Source information:
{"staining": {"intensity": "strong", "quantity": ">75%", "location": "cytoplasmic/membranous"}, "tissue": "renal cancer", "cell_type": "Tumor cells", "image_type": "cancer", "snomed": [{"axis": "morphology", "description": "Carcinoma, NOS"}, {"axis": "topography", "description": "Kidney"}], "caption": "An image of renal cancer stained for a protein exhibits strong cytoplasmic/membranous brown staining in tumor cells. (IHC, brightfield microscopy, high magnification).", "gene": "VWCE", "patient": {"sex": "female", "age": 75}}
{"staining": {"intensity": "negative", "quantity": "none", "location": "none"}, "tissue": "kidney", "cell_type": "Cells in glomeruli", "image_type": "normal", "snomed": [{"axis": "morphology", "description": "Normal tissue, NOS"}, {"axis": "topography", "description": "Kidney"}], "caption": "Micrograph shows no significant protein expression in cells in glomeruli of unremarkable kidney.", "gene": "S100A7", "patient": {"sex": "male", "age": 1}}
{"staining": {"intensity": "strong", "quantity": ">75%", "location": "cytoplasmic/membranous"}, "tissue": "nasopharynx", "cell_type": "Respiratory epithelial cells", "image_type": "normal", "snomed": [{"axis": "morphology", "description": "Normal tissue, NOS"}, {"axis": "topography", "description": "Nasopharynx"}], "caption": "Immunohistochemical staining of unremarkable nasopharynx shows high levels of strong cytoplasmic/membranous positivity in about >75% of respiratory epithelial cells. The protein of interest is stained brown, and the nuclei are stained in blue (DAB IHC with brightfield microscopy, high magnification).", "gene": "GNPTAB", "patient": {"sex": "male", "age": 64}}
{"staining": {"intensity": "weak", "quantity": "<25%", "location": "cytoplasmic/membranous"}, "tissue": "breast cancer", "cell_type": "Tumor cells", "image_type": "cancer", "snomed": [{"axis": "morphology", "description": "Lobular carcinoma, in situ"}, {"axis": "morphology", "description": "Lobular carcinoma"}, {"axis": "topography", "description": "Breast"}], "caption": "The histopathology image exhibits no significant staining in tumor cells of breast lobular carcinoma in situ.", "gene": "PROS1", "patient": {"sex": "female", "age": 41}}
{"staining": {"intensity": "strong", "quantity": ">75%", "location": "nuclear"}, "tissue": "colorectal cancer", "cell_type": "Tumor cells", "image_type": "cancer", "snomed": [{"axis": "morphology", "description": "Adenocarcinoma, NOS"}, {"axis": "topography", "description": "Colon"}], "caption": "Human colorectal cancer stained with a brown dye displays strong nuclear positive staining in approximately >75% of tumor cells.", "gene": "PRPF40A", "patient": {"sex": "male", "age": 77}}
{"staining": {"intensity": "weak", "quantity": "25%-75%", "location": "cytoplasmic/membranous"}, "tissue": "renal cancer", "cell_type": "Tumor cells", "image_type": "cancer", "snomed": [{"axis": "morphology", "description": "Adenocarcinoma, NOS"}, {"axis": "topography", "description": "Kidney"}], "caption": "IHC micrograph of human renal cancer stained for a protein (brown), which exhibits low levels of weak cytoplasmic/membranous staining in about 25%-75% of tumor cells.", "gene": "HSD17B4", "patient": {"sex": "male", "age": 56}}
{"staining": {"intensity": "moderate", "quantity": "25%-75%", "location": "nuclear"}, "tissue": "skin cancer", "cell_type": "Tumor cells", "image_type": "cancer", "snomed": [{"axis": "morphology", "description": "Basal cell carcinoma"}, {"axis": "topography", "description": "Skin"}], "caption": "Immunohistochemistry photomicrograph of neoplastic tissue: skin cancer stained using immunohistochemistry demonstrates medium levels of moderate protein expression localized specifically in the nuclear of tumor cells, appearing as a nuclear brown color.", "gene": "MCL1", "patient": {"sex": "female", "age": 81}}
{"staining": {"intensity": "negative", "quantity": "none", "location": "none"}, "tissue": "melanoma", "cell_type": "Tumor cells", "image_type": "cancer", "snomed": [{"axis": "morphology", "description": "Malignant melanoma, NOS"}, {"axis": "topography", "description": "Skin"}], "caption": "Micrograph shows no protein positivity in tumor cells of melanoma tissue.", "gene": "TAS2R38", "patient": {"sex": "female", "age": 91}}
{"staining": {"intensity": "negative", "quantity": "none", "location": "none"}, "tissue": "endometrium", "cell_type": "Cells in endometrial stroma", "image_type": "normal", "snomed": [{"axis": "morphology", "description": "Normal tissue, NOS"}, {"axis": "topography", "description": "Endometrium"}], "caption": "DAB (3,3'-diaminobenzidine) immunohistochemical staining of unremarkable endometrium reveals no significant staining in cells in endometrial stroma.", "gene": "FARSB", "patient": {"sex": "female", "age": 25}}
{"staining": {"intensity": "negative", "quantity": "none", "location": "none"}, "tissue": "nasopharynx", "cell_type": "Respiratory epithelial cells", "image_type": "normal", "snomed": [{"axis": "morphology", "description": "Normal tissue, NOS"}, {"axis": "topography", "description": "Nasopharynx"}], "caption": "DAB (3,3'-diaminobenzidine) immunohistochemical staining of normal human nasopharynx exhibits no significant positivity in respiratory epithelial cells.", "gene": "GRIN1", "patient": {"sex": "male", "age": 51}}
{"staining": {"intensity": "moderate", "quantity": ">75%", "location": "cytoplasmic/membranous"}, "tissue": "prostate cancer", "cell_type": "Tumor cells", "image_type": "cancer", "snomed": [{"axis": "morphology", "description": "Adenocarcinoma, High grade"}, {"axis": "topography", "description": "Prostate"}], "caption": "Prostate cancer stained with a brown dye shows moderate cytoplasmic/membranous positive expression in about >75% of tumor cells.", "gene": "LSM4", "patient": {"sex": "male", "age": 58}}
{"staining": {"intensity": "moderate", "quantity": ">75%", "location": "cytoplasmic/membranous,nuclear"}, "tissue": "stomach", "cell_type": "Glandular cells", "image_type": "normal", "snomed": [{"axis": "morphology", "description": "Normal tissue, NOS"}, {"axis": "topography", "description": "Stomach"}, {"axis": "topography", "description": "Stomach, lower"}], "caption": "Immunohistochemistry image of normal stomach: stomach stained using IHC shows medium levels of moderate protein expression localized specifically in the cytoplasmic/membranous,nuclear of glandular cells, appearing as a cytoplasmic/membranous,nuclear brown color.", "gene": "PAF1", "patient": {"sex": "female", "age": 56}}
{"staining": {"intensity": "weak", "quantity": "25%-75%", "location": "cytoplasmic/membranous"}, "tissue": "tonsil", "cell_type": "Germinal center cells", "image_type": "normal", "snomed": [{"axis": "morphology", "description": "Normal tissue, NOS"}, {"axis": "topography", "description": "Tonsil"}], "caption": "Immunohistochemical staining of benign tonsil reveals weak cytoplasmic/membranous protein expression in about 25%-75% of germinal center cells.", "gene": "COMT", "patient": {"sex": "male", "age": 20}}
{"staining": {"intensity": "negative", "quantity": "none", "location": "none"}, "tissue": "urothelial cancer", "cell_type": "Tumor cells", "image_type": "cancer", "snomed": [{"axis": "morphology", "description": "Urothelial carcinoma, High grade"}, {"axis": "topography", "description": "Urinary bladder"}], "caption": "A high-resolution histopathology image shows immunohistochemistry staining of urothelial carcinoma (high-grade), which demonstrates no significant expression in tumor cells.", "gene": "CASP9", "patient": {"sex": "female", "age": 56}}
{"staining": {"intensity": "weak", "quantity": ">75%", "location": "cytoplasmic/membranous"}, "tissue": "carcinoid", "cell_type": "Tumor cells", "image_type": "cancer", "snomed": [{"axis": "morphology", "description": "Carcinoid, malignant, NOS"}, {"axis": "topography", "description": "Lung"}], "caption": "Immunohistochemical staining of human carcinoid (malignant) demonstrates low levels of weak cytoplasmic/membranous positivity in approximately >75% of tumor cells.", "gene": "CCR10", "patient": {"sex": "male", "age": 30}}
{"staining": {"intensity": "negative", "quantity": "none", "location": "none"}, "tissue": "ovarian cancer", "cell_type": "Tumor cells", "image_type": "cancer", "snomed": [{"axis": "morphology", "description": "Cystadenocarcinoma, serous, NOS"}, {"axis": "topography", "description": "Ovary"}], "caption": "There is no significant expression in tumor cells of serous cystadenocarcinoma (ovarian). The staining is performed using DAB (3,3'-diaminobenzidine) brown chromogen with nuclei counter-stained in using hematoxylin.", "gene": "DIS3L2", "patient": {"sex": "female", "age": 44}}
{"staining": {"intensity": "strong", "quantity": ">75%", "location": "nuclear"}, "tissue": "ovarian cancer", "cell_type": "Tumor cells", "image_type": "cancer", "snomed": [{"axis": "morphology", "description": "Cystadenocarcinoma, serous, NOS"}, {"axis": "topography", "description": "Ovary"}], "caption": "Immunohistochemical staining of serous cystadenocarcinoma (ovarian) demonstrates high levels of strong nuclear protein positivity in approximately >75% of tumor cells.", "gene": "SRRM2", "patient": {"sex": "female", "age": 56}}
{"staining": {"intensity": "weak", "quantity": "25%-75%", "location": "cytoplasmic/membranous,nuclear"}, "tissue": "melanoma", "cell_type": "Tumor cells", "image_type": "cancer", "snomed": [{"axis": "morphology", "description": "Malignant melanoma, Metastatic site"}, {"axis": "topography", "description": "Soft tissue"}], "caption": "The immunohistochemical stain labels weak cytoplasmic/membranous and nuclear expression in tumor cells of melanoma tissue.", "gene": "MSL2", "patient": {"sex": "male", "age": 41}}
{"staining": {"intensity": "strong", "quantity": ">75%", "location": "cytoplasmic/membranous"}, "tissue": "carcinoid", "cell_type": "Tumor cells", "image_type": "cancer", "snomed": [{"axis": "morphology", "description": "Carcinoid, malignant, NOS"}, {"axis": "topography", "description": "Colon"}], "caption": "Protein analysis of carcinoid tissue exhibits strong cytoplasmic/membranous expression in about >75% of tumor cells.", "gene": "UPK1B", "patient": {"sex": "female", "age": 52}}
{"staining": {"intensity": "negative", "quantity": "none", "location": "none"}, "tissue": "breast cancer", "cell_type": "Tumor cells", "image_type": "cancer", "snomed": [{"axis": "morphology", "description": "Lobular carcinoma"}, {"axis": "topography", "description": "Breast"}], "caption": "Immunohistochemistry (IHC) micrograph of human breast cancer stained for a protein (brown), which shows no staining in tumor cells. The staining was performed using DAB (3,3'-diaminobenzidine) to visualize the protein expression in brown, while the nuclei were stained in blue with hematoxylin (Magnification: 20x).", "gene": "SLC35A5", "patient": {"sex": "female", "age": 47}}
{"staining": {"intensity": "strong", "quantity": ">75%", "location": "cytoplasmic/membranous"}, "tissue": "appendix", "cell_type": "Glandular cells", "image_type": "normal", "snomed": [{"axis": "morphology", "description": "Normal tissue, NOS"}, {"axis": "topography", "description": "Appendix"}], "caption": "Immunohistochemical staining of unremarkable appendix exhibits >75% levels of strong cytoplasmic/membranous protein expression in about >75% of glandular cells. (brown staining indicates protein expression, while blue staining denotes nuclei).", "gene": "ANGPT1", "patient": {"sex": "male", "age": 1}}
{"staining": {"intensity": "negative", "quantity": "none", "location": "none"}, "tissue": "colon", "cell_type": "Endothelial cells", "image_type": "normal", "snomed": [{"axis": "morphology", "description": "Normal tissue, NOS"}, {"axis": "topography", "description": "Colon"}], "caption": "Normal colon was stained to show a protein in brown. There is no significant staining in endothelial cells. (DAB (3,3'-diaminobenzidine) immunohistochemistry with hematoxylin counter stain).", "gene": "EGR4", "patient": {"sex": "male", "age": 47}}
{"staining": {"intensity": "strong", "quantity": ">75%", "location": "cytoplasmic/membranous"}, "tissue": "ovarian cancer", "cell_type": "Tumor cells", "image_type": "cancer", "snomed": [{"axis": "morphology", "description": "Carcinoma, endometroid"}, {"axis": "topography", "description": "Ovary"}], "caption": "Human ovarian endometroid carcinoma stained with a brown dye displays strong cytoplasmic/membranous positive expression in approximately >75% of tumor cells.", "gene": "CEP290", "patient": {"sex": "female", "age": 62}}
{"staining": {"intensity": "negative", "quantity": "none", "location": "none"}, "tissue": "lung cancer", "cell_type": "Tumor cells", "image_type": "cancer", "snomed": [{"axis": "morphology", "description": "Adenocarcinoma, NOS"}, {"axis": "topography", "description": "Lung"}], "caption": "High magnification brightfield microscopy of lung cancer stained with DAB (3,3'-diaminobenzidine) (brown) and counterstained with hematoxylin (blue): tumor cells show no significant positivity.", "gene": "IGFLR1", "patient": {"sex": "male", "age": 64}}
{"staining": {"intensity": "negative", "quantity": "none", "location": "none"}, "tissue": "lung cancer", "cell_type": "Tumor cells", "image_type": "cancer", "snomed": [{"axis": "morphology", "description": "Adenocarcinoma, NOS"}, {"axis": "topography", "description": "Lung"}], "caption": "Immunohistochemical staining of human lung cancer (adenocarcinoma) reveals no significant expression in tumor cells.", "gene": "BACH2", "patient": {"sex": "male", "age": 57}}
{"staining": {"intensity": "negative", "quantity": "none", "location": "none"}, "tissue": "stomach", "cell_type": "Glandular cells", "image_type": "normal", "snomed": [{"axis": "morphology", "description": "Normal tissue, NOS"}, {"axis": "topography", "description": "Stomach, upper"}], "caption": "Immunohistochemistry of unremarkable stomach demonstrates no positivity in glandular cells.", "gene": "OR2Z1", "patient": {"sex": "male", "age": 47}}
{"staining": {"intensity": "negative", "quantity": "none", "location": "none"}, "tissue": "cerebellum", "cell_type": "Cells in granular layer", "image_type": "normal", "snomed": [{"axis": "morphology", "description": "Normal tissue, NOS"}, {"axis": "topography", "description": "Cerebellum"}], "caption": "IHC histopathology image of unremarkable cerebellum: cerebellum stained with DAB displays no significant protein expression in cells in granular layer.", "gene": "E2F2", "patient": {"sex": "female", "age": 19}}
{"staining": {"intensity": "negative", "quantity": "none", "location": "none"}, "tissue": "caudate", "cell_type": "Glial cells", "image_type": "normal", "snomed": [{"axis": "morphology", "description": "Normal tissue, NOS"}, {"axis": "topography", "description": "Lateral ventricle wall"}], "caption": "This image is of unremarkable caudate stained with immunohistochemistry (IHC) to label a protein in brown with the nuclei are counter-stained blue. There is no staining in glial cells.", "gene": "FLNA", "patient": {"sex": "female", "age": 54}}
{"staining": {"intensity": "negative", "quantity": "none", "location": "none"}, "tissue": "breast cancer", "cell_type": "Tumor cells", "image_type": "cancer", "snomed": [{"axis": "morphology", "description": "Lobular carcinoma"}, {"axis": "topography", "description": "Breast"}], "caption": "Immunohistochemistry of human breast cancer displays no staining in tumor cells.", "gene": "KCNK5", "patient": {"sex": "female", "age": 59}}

Try it: Wherever the word "grade" shows up in the material, copy the line it is on.

Solved problem:
{"staining": {"intensity": "moderate", "quantity": ">75%", "location": "cytoplasmic/membranous"}, "tissue": "prostate cancer", "cell_type": "Tumor cells", "image_type": "cancer", "snomed": [{"axis": "morphology", "description": "Adenocarcinoma, High grade"}, {"axis": "topography", "description": "Prostate"}], "caption": "Prostate cancer stained with a brown dye shows moderate cytoplasmic/membranous positive expression in about >75% of tumor cells.", "gene": "LSM4", "patient": {"sex": "male", "age": 58}}
{"staining": {"intensity": "negative", "quantity": "none", "location": "none"}, "tissue": "urothelial cancer", "cell_type": "Tumor cells", "image_type": "cancer", "snomed": [{"axis": "morphology", "description": "Urothelial carcinoma, High grade"}, {"axis": "topography", "description": "Urinary bladder"}], "caption": "A high-resolution histopathology image shows immunohistochemistry staining of urothelial carcinoma (high-grade), which demonstrates no significant expression in tumor cells.", "gene": "CASP9", "patient": {"sex": "female", "age": 56}}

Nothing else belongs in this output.